La evaluación de la tolerancia no debe basarse en un único parámetro, sino en un conjunto de indicadores clínicos y paraclínicos. Tradicionalmente, el volumen residual gástrico (VRG) ha sido el estándar; sin embargo, la evidencia actual sugiere que un VRG aislado no es un predictor fiable de intolerancia y puede llevar a una interrupción innecesaria de la nutrición.
Los criterios más robustos incluyen:
Signos Gastrointestinales: Presencia de distensión abdominal significativa, vómitos persistentes o cambios en las características de las evacuaciones (diarrea osmótica o sangre en heces).
Estabilidad Hemodinámica: La tolerancia depende directamente de la perfusión esplácnica. Pacientes con dosis crecientes de vasopresores o lactato sérico en ascenso suelen presentar mayor riesgo de isquemia intestinal y, por ende, intolerancia.
Parámetros Metabólicos: Monitorización de la glucemia (evitando la hiperglucemia persistente), niveles de triglicéridos y balance de nitrógeno.

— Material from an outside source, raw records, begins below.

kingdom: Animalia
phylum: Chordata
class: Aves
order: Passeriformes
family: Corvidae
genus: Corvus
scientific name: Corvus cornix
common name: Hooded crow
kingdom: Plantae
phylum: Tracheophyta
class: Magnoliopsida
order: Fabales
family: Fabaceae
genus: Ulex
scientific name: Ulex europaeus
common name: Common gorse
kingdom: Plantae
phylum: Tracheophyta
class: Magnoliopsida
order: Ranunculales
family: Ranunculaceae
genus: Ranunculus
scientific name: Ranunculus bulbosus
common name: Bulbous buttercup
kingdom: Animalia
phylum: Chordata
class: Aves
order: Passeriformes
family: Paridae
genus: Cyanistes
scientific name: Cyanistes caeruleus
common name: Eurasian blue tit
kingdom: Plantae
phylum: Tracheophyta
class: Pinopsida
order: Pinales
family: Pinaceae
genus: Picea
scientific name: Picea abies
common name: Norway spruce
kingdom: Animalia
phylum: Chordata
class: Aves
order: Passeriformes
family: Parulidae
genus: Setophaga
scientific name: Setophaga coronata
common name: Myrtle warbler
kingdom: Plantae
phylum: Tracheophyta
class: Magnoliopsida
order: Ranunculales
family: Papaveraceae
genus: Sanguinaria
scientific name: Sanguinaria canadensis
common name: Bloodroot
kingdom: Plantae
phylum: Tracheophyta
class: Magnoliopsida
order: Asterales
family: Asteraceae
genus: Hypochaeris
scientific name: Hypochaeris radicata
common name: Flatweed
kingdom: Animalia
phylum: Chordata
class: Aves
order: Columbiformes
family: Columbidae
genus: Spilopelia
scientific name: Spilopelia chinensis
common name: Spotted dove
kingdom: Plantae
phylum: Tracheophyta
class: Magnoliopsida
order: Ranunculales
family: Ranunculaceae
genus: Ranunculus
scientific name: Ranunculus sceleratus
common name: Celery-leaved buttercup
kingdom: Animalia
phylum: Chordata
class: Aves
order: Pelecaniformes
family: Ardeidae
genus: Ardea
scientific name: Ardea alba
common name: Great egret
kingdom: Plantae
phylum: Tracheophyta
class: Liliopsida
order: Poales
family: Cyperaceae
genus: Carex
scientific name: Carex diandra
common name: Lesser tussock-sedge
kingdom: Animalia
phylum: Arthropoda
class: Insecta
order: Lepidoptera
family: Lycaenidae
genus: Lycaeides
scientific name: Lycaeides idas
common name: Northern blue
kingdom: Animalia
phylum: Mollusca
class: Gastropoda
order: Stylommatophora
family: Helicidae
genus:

Ecografía a pie de cama: Una herramienta emergente para evaluar el vaciamiento gástrico y la motilidad antral de forma objetiva.
Desde una perspectiva clínica, considero que el paradigma está cambiando de un enfoque "restrictivo" (suspender la dieta ante cualquier residuo) a uno "proactivo". La nutrición enteral precoz (dentro de las primeras 24-48 horas) es una intervención terapéutica, no solo de soporte, ya que preserva la barrera intestinal y modula la respuesta inflamatoria. Mi opinión es que la monitorización de la distensión abdominal y el confort del paciente son mucho más valiosos que la medición rutinaria del residuo gástrico. Es fundamental evitar la desnutrición iatrogénica; cada hora que un niño crítico pasa en ayuno innecesario impacta directamente en su morbimortalidad y en su recuperación funcional a largo plazo. La clave reside en la individualización: un protocolo de nutrición debe ser dinámico y ajustarse al flujo metabólico de la fase de flujo (flow phase) de la enfermedad crítica.